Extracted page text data
= Beginning of Section =
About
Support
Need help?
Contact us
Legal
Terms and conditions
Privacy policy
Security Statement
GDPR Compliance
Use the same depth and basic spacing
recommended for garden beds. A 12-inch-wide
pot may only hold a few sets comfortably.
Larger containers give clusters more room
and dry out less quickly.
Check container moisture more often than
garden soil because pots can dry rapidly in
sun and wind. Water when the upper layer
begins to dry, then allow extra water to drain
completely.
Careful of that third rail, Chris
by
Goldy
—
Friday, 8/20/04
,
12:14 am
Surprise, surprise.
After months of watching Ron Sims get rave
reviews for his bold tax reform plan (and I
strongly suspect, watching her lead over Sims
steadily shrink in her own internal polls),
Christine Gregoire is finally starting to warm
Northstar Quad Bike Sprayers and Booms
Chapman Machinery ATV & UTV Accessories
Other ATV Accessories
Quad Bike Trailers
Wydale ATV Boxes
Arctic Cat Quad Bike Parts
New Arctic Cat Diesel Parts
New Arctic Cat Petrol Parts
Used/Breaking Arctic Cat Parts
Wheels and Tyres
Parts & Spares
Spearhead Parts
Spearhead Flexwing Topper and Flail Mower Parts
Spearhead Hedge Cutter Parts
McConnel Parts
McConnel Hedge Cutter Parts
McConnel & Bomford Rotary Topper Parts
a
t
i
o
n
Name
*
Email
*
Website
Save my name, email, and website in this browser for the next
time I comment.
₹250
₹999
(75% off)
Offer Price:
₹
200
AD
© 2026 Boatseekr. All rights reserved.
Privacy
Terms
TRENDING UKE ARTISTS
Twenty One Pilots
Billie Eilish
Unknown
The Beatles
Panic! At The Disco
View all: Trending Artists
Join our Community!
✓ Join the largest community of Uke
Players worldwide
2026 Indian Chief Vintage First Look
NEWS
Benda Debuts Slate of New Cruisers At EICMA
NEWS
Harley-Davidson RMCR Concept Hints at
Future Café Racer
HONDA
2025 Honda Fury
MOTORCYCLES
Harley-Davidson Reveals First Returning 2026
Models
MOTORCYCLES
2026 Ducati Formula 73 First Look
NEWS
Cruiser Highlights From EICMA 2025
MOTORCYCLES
= End of Section =
*The task:* Render the material from its first line through the line containing "and dry out less quickly." as a Markdown table, omitting blank lines. Use two columns: Row for the row number and Text for the line itself.

*Output for this task:*
| Row | Text |
|---|---|
| 1 | About |
| 2 | Support |
| 3 | Need help? |
| 4 | Contact us |
| 5 | Legal |
| 6 | Terms and conditions |
| 7 | Privacy policy |
| 8 | Security Statement |
| 9 | GDPR Compliance |
| 10 | Use the same depth and basic spacing |
| 11 | recommended for garden beds. A 12-inch-wide |
| 12 | pot may only hold a few sets comfortably. |
| 13 | Larger containers give clusters more room |
| 14 | and dry out less quickly. |